Carbon steels are used extensively in plasitc mold construction. they are those steels which ony contain iron and carbon, and small amounts of other alloying elements. they are the most common and least expensive type of steels used for tools. The three principal types of them used for tooling are low carbon, medium carbon, and high carbon steels, Low density contains between 0.05% and 0.7% carbon. And high density contains between 0.7% and 1.5% carbon. As the carbon content is increased in carbon steel, the strength, toughness, and hardness also increase when the metal is heat treated.

Low density are soft, tough steels that are easily machined and welded. Due to thrie low carbon content, these steels cannot be hardened except by case hardening.Low carbon steels are well suited for the following applications: tool bodies, handles, die shoes, and similar situations where strength and wear resistance are not required.

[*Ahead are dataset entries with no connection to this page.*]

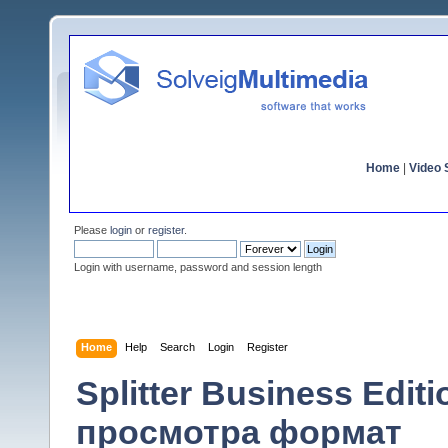
Home
|
Video S
Please
login
or
register
.
Login with username, password and session length
Home
Help
Search
Login
Register
Splitter Business Edi
просмотра формат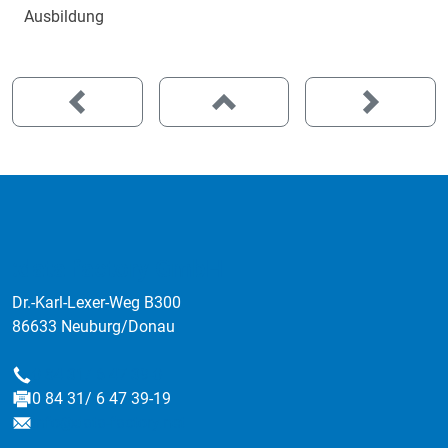
Ausbildung
:data factory GmbH
Dr.-Karl-Lexer-Weg B300
86633 Neuburg/Donau
0 84 31/ 6 47 39-0
Telefon
0 84 31/ 6 47 39-19
Fax
info@data-factory.net
E-Mail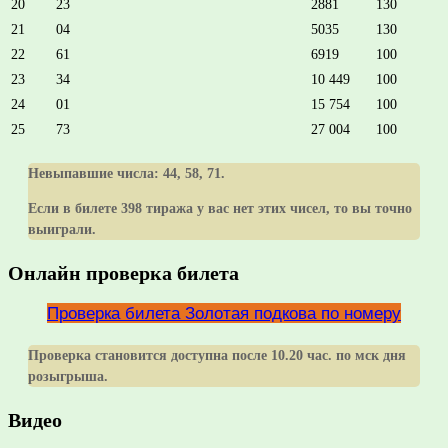
20
23
2881
130
21
04
5035
130
22
61
6919
100
23
34
10 449
100
24
01
15 754
100
25
73
27 004
100
Невыпавшие числа:
44, 58, 71
.
Если в билете 398 тиража у вас нет этих чисел, то вы точно
выиграли.
Онлайн проверка билета
Проверка билета Золотая подкова по номеру
Проверка становится доступна после 10.20 час. по мск дня
розыгрыша.
Видео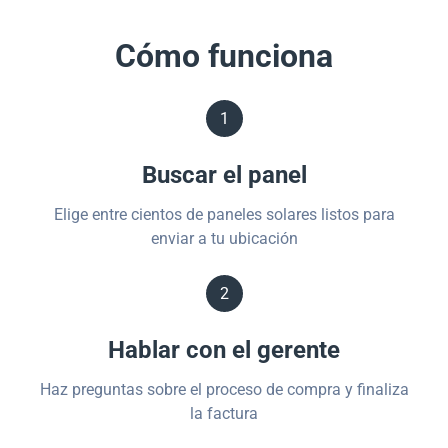
Cómo funciona
1
Buscar el panel
Elige entre cientos de paneles solares listos para
enviar a tu ubicación
2
Hablar con el gerente
Haz preguntas sobre el proceso de compra y finaliza
la factura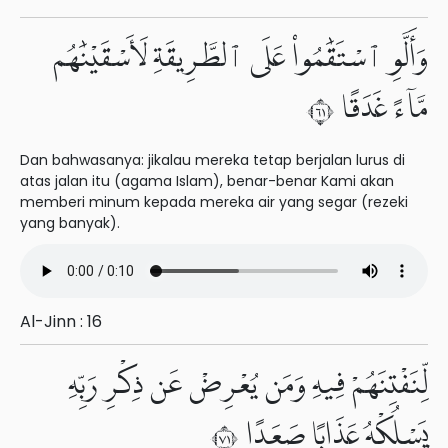
وَأَلَّوِ ٱسْتَقَٰمُوا۟ عَلَى ٱلطَّرِيقَةِ لَأَسْقَيْنَٰهُم
مَّآءً غَدَقًا ١٦
Dan bahwasanya: jikalau mereka tetap berjalan lurus di
atas jalan itu (agama Islam), benar-benar Kami akan
memberi minum kepada mereka air yang segar (rezeki
yang banyak).
Al-Jinn : 16
لِّنَفْتِنَهُمْ فِيهِ وَمَن يُعْرِضْ عَن ذِكْرِ رَبِّهِۦ
يَسْلُكْهُ عَذَابًا صَعَدًا ١٧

Medium density are used where greater strength and toughness are required. Since medium’s have a higher carbon content they can be heat treated to make parts such as studs, pins, axles, and nuts. Steels in this group are more expensive as well as more difficult to machine and weld than low density.

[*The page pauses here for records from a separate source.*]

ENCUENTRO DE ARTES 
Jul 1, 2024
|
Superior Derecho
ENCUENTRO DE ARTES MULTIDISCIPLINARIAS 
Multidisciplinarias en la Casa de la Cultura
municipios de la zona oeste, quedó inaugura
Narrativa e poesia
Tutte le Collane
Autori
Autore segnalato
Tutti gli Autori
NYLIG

High density are the most hardenable types and are used frequently for parts where wear resistance is an important factor. Other applications where high density are well suited inclued drill bushings, locators, and wear pads. Since the carbon content of these plastic mold material in so high, parts made from high’s are normally difficult to machine and weld.

Alloy steels

They are basically material with additional elements added to alter the characteristics and bring about a predictable chang in the mechanical properties of then alloyed metal. They are not normally used for most tools due to their increased cost, but some have found favor for special applications. The alloying elements used most often in steel are manganese, nickel molybdenum, and chromium.